Dr Boubacar Diallo allegedly offered a job investigating Ebola cases to 25-year-old Shekinah — who asked that only her first name be used for fear of repercussions — at double her previous salary in exchange for sexual favours in January 2019.

The nursing aide said: “When he asked me to sleep with him, given the financial difficulties of my family, I accepted.”

She added that the doctor, who often bragged about his connections to WHO director-general Tedros Adhanom Ghebreyesus, also offered jobs to several of her friends in return for sex.

Shekinah said that she had often been paid in cash or mobile phone credit, with little paperwork provided.
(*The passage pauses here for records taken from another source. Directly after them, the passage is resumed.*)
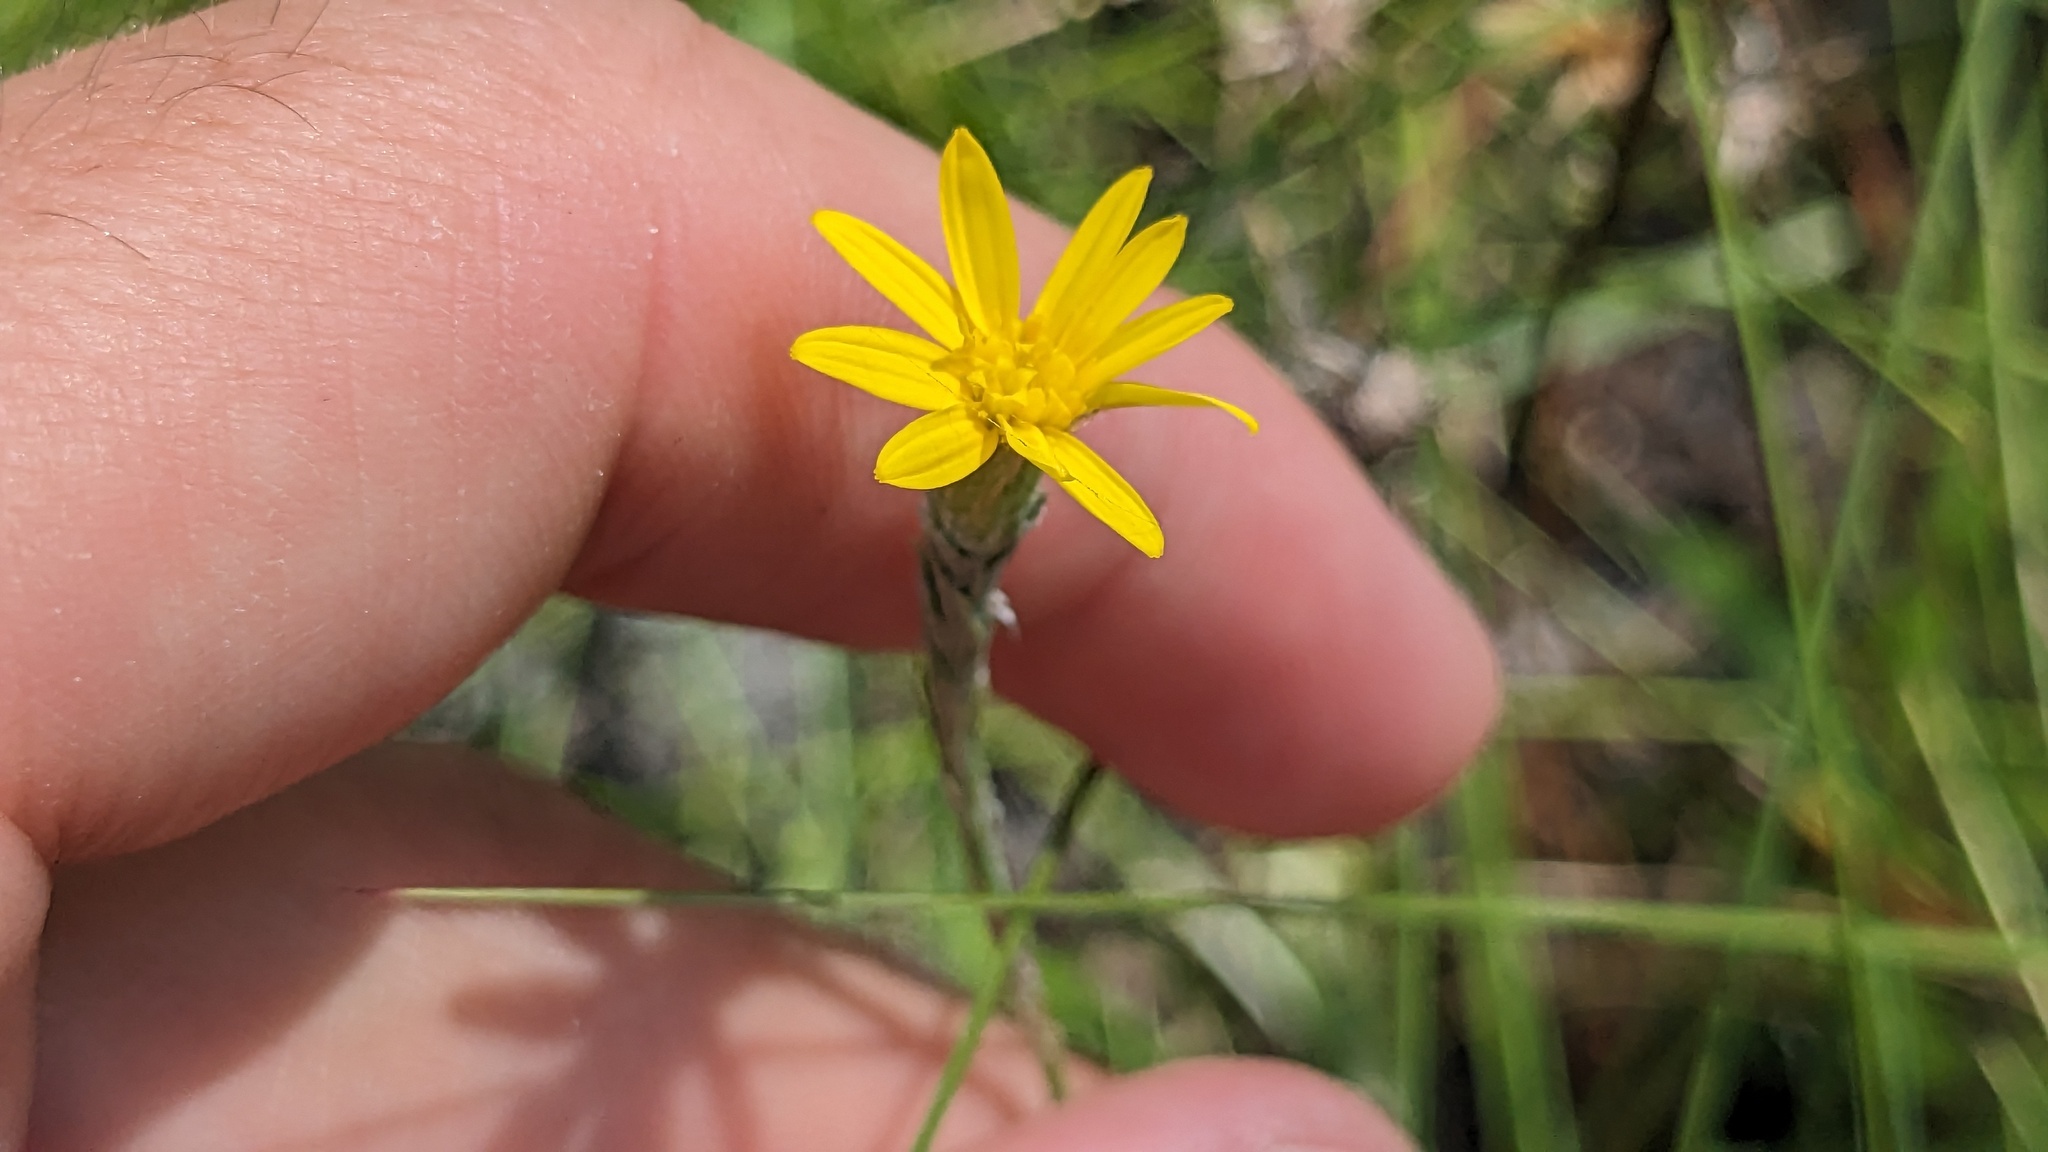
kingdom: Plantae
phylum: Tracheophyta
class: Magnoliopsida
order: Asterales
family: Asteraceae
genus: Pityopsis
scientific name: Pityopsis graminifolia
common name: Grass-leaf golden-aster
The doctor should be punished “for his sexual abuse of all those girls in Beni as a lesson to these international organisations that this should not happen again,” she insisted. “I would like justice to be done.”

A WHO staff member and three Ebola experts working in Congo during the outbreak also told management separately about general sex abuse concerns surrounding Mr Diallo, but they were told not to take the matter further, according to the Associated Press.

In another instance, Dr Jean-Paul Ngandu was accused by a young woman of impregnating her.

In a notarised contract, two WHO staff members, including a manager, signed as witnesses to an agreement for Mr Ngandu to pay the young woman, cover her health costs and buy her land.

Eight top officials have privately acknowledged that WHO failed to effectively tackle sexual exploitation during the Ebola outbreak and that the problem was systemic, recordings of internal meetings show.

WHO has declined to comment on specific allegations but has launched an independent investigation.